The two main leaders were: Sergiu Pasca, Professor of Psychiatry and Behavioral Sciences at Stanford, a pioneer in the use of brain organoids to study neurodevelopmental diseases, and Sarah Heilshorn, Professor of Materials Engineering at Stanford, a biomaterials expert who helped test different substances until identifying xanthan gum as the ideal solution.

Sergiu Pasca, Kenneth T. Norris Jr. Professor of Psychiatry and Behavioral Sciences at Stanford School of Medicine and the Uytengsu Family Director of the Stanford Brain Organogenesis Program. Credit: Stanford University

They and their team tested 23 biocompatible materials and found that xanthan gum, a simple and inexpensive food additive, solved the problem of organoid fusion, enabling mass production with quality and standardization.

Thanks to this discovery, scientists were able to produce organoids on a massive scale: thousands of them at a time. This opened the door to much more ambitious experiments, such as screening hundreds of drugs already approved by the FDA (the United States regulatory agency).

Sarah Heilshorn, Rickey/Nielsen Professor at the School of Engineering. Credit: Stanford University

In one study, more than 2,400 cortical organoids were exposed to 298 different substances to assess their effects on the development of the "mini-brain." The results showed that some drugs actually hindered the growth of the organoids, raising concerns about potential risks to the developing brain, especially in pregnant women and babies.

Besides improving the safety of medication prescriptions, this technique has enormous implications for science. With large-scale, standardized organoids, it becomes possible to investigate, in much greater detail, how disorders such as autism, epilepsy, and schizophrenia arise, as well as to test new treatments.

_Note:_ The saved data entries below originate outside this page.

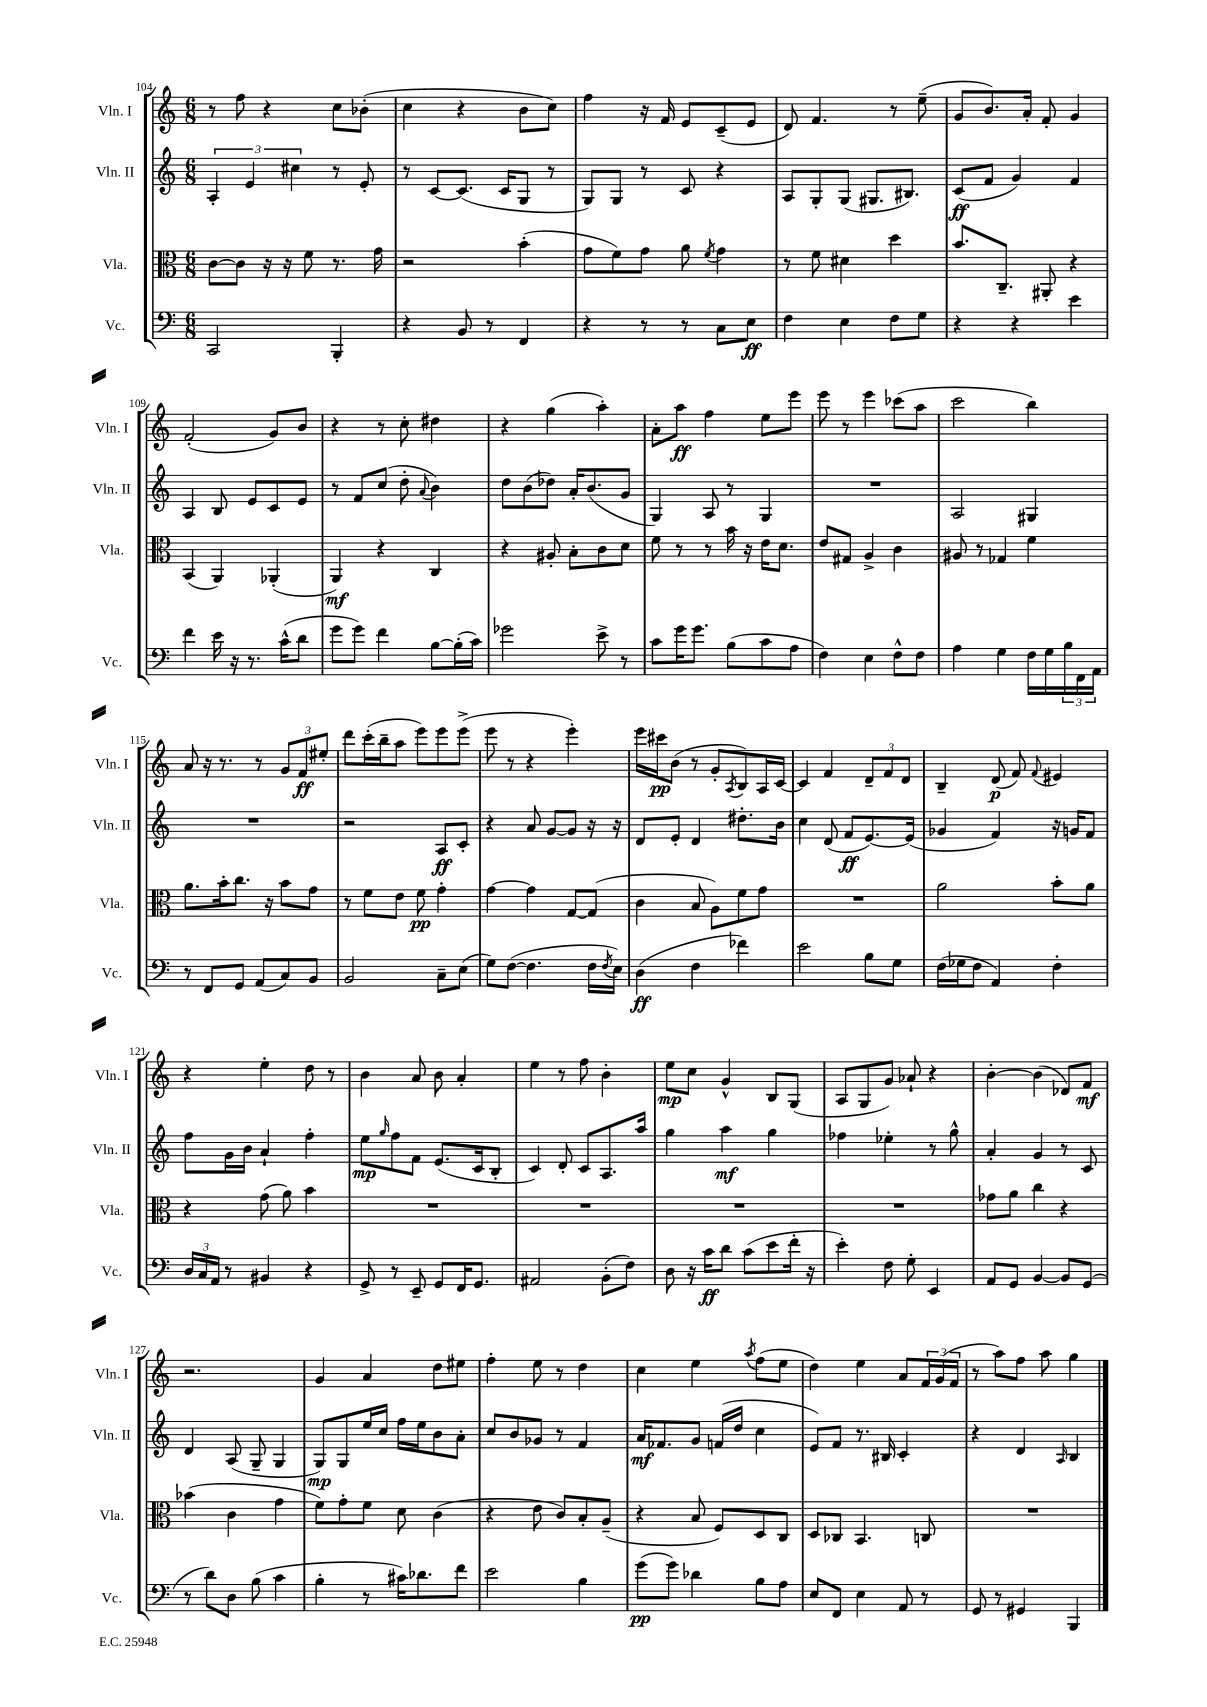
<<
\new StaffGroup <<
\new Staff = "s0" \with { instrumentName = "Vln. I" shortInstrumentName = "Vln. I" } {
    \clef treble \key c \major \numericTimeSignature \time 6/8
    r8 f''8 r4 c''8 bes'8-.( |
    c''4 r4 b'8 c''8) |
    f''4 r16 f'16 e'8 c'8--( e'8 |
    d'8) f'4. r8 e''8--( |
    g'8 b'8.) a'16-. f'8-. g'4 |
    f'2-.( g'8) b'8 |
    r4 r8 c''8-. dis''4 |
    r4 g''4( a''4-.) |
    a'8-. a''8\ff f''4 e''8 e'''8 |
    e'''8 r8 e'''4 ces'''8( a''8 |
    c'''2 b''4) |
    a'8 r16 r8. r8 \tuplet 3/2 { g'8 f'8\ff eis''8-. } |
    d'''8 c'''16-.( b''16-- a''8 e'''8) e'''8 e'''8->( |
    e'''8 r8 r4 e'''4-.) |
    e'''16 cis'''16\pp b'8( r8 g'8-. \acciaccatura { a8 } b8) a16 c'16~ |
    c'4 f'4 \tuplet 3/2 { d'8-- f'8 d'8 } |
    b4-- d'8\p( f'8) \appoggiatura { f'8 } eis'4 |
    r4 e''4-. d''8 r8 |
    b'4 a'8 b'8 a'4-. |
    e''4 r8 f''8 b'4-. |
    e''8\mp c''8 g'4-^ b8 g8( |
    a8 g8 g'8) aes'8-! r4 |
    b'4~-. b'4( des'8) f'8\mf |
    r2. |
    g'4 a'4 d''8 eis''8 |
    f''4-. e''8 r8 d''4 |
    c''4 e''4 \acciaccatura { a''8 } f''8( e''8 |
    d''4) e''4 a'8 \tuplet 3/2 { f'16 g'16( f'16 } |
    r8 a''8) f''8 a''8 g''4 \bar "|." |
}
\new Staff = "s1" \with { instrumentName = "Vln. II" shortInstrumentName = "Vln. II" } {
    \clef treble \key c \major \numericTimeSignature \time 6/8
    \tuplet 3/2 { a4-. e'4 cis''4 } r8 e'8-. |
    r8 c'8~ c'8.( c'16 g8 r8 |
    g8) g8 r8 c'8 r4 |
    a8 g8-. g8( gis8. bis8.) |
    c'8\ff( f'8 g'4) f'4 |
    a4 b8 e'8 c'8 e'8 |
    r8 f'8 c''8( d''8-. \appoggiatura { a'8 } b'4) |
    d''8 b'8( des''8) a'16-. b'8.( g'8 |
    g4) a8 r8 g4 |
    R2. |
    a2 gis4 |
    R2. |
    r2 a8\ff c'8-. |
    r4 a'8 g'8~ g'8 r16 r16 |
    d'8 e'8-. d'4 dis''8.-. b'16 |
    c''4 d'8( f'8\ff e'8.~) e'16( |
    ges'4 f'4) r16 g'16 f'8 |
    f''8 g'16 b'16 a'4-! f''4-. |
    e''8\mp \grace { g''16 } f''8 f'8 e'8.( c'16 b8-. |
    c'4) d'8-. c'8 a8. a''16 |
    g''4 a''4\mf g''4 |
    fes''4 ees''4-. r8 g''8-^ |
    a'4-. g'4 r8 c'8 |
    d'4 a8( g8-- g4 |
    g8\mp) g8 e''16 c''16 f''16 e''16 b'8 a'8-. |
    c''8 b'8 ges'8 r8 f'4 |
    a'16\mf fes'8. g'8 f'16( d''16 c''4 |
    e'8) f'8 r8. bis16 c'4-. |
    r4 d'4 \grace { a16 } b4 \bar "|." |
}
\new Staff = "s2" \with { instrumentName = "Vla." shortInstrumentName = "Vla." } {
    \clef alto \key c \major \numericTimeSignature \time 6/8
    c'8~ c'8 r16 r16 f'8 r8. g'16 |
    r2 b'4-.( |
    g'8 f'8) g'8 a'8 \acciaccatura { f'8 } g'4 |
    r8 f'8 dis'4 d''4 |
    b'8. c8.-- ais,8-. r4 |
    b,4( a,4) aes,4-.( |
    a,4\mf) r4 c4 |
    r4 ais8-. b8-. c'8 d'8 |
    f'8 r8 r8 b'16 r16 e'16 d'8. |
    e'8 gis8 a4-> c'4 |
    ais8 r8 ges4 f'4 |
    a'8. b'16-. c''8. r16 b'8 g'8 |
    r8 f'8 e'8 f'8\pp g'4-. |
    g'4~ g'4 g8~ g8( |
    c'4 b8 a8) f'8 g'8 |
    R2. |
    a'2 b'8-. a'8 |
    r4 g'8( a'8) b'4 |
    R2. |
    R2. |
    R2. |
    R2. |
    ges'8 a'8 c''4 r4 |
    bes'4( c'4 g'4 |
    f'8) g'8-. f'8 d'8 c'4( |
    r4 e'8 c'8) b8-. a8--( |
    r4 b8 f8) d8 c8 |
    d8 ces8 b,4. c8 |
    R2. \bar "|." |
}
\new Staff = "s3" \with { instrumentName = "Vc." shortInstrumentName = "Vc." } {
    \clef bass \key c \major \numericTimeSignature \time 6/8
    c,2 b,,4-. |
    r4 b,8 r8 f,4 |
    r4 r8 r8 c8 e8\ff |
    f4 e4 f8 g8 |
    r4 r4 e'4 |
    f'4 e'16 r16 r8. c'16-^( d'8 |
    g'8 g'8) f'4 b8~ b16-.( c'16) |
    ges'2 e'8-> r8 |
    c'8 g'16 g'8. b8( c'8 a8 |
    f4) e4 f8-^ f8 |
    a4 g4 f16 g16 \tuplet 3/2 { b16 f,16 a,16 } |
    r8 f,8 g,8 a,8( c8) b,8 |
    b,2 c8-- e8( |
    g8) f8~( f4. f16 \acciaccatura { f8 } e16) |
    d4\ff( f4 fes'4) |
    e'2 b8 g8 |
    f16( ges16 f8 a,4) f4-. |
    \tuplet 3/2 { d16 c16 a,16 } r8 bis,4 r4 |
    g,8-> r8 e,8-- g,8 f,16 g,8. |
    ais,2 b,8-.( f8) |
    d8 r16 c'16\ff d'8 c'8( e'8 f'16-. r16 |
    e'4-.) f8 g8-. e,4 |
    a,8 g,8 b,4~ b,8 g,8( |
    r8 d'8) d8 b8( c'4 |
    b4-. r8 cis'16) des'8. f'8 |
    e'2 b4 |
    g'8\pp( g'8) des'4 b8 a8 |
    e8 f,8 e4 a,8 r8 |
    g,8 r8 gis,4 b,,4 \bar "|." |
}
>>
>>
\layout { \context { \Score currentBarNumber = #104 } }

Differences between control organoids without xanthan gum (hCO), showing a cluster between them, and those treated with the gum (hCO + XG), showing no clusters and greater quantities.

Another advantage is that the methodology has been published as open access, allowing any laboratory in the world to reproduce the method at no additional cost, accelerating global scientific collaboration.

In short, something as simple as a food thickener has become the key to solving one of the biggest obstacles in the mass production of brain organoids. This innovation not only transforms the way scientists study human brain development but also paves the way for discoveries that could radically change the understanding and treatment of neurological diseases.

READ MORE:

Scalable production of human cortical organoids using a biocompatible polymer

Genta Narazaki, Yuki Miura, Sergey D. Pavlov, Mayuri Vijay Thete, Julien G. Roth, Merve Avar, Sungchul Shin, Ji-il Kim, Zuzana Hudacova, Sarah C. Heilshorn, and Sergiu P. Pașca

Nature Biomedical Engineering. 27 June 2025

DOI: 10.1038/s41551-025-01427-3

Abstract: 

The generation of neural organoids from human pluripotent stem cells holds great promise in modelling disease and screening drugs, but current approaches are difficult to scale due to undesired organoid fusion. Here we develop a scalable cerebral cortical organoid platform by screening biocompatible polymers that prevent the fusion of organoids cultured in suspension. We identify a cost-effective polysaccharide that increases the viscosity of the culture medium, significantly enhancing the yield of cortical organoids while preserving key features such as regional patterning, neuronal morphology and functional activity. We further demonstrate that this platform enables straightforward screening of 298 FDA-approved drugs and teratogens for growth defects using over 2,400 cortical organoids, uncovering agents that disrupt organoid growth and development. We anticipate this approach to provide a robust and scalable system for modelling human cortical development, and facilitate efficient compound screening for neuropsychiatric disorders-associated phenotypes.